● **Data**
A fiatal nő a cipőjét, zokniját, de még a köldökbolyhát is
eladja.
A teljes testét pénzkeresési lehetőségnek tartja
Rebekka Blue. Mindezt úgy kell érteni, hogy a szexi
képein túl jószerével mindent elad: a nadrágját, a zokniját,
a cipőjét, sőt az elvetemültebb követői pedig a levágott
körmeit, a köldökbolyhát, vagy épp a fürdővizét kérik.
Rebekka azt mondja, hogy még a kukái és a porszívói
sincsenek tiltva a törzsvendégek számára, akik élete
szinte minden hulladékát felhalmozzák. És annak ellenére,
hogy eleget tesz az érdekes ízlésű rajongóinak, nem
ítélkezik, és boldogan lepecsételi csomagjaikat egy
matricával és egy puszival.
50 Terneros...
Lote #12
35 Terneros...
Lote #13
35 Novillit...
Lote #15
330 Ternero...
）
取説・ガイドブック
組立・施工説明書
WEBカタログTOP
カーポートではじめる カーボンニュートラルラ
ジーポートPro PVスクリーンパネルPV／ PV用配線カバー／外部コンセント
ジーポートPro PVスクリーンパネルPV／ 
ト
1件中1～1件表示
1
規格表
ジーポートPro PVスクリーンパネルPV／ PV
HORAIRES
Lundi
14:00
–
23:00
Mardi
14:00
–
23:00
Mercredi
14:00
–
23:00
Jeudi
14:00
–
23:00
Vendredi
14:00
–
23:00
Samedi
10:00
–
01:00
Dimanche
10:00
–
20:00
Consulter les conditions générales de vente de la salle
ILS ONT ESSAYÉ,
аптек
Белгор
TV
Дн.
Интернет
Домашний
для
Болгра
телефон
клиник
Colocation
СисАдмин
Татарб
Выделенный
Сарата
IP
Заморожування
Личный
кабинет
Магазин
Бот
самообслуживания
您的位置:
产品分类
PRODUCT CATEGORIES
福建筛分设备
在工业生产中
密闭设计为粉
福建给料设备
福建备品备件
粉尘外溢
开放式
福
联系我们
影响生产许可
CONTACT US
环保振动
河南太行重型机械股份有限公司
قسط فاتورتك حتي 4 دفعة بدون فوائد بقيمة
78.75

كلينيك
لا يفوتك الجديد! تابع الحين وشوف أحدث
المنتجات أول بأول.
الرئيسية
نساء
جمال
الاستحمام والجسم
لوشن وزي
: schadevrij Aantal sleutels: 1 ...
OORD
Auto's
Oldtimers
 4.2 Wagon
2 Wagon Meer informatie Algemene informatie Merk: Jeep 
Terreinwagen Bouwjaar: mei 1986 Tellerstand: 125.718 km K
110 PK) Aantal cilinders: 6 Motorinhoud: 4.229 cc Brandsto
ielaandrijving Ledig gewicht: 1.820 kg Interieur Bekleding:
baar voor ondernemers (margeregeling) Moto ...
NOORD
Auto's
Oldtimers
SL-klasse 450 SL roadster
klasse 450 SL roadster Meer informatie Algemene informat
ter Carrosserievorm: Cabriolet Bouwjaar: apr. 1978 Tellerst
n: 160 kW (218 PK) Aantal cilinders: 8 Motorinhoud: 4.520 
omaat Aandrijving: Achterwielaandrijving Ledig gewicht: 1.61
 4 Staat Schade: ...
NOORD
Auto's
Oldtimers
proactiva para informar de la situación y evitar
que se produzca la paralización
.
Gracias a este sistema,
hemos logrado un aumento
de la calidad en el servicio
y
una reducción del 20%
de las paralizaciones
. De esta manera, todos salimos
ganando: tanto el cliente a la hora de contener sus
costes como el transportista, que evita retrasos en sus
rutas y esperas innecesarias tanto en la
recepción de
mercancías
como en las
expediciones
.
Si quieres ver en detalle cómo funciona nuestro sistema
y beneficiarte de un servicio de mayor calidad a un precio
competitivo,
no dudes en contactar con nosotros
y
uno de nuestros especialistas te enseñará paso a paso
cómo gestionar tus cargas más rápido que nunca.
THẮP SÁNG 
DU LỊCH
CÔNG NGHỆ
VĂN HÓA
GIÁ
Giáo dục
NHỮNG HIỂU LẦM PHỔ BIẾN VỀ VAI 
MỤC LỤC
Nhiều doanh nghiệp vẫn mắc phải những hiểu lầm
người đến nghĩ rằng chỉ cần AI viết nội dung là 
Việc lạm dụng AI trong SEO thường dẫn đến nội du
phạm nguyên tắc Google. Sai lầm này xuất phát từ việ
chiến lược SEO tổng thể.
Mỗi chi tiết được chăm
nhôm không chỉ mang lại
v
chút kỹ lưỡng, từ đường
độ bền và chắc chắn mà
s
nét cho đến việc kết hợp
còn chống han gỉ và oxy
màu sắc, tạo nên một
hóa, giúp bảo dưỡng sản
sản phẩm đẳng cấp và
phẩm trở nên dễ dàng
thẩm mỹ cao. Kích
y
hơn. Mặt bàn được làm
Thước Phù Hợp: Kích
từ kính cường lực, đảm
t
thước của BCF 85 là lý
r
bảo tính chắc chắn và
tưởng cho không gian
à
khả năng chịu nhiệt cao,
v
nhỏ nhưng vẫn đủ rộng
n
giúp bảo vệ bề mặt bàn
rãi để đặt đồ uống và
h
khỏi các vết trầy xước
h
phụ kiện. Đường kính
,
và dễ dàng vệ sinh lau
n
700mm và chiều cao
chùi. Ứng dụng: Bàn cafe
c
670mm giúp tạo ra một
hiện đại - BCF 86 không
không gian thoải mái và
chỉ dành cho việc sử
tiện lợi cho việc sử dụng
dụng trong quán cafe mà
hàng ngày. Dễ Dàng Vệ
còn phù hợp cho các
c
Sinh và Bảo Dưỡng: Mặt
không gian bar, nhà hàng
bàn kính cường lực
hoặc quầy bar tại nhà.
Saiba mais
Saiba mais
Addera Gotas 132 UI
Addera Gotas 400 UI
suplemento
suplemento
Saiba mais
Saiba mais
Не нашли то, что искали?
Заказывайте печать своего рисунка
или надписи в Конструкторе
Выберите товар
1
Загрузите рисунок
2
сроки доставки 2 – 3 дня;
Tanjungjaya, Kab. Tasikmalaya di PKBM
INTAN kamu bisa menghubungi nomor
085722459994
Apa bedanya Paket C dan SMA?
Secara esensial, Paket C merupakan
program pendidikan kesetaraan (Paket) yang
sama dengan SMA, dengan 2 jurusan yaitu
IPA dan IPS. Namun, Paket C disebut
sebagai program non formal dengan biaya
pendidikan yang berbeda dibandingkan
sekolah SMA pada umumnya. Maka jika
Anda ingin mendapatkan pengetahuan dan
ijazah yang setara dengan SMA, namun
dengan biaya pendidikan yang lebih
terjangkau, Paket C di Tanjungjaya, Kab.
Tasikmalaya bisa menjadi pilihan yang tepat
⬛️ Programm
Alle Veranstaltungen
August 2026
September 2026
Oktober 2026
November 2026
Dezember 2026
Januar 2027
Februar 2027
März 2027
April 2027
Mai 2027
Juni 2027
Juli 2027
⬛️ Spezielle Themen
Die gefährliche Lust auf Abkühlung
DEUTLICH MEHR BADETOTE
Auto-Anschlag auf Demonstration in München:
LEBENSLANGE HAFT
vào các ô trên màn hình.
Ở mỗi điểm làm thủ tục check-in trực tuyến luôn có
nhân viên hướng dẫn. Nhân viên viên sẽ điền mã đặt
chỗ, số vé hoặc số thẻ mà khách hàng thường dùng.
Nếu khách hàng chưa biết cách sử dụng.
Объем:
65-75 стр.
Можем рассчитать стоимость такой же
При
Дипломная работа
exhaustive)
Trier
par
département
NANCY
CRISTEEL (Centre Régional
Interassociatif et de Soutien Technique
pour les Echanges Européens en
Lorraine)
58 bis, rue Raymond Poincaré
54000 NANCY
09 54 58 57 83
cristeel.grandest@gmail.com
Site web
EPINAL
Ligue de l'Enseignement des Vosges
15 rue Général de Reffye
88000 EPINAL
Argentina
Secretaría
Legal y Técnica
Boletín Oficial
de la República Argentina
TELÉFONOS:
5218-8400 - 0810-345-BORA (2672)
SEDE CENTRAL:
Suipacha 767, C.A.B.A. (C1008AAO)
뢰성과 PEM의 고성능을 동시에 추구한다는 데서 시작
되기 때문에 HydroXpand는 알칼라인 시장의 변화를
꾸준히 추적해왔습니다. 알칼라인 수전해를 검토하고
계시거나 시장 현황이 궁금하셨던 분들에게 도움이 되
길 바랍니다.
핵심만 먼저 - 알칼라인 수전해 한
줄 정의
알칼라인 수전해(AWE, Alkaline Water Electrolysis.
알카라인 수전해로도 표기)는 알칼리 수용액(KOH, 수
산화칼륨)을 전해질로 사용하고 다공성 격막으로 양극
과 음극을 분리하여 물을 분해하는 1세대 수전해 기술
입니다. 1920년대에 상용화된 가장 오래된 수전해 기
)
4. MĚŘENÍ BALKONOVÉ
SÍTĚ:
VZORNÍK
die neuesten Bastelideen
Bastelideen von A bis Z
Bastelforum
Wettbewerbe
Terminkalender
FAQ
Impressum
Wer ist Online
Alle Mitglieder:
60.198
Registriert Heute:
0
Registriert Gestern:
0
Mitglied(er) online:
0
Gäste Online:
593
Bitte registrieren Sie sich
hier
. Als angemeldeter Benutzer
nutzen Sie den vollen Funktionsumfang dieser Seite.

● **What you have to do**
Extract each line in the rows above that contains the string "Algemene". The match is case-sensitive.

● **Reply to the exercise**
2 Wagon Meer informatie Algemene informatie Merk: Jeep 
klasse 450 SL roadster Meer informatie Algemene informat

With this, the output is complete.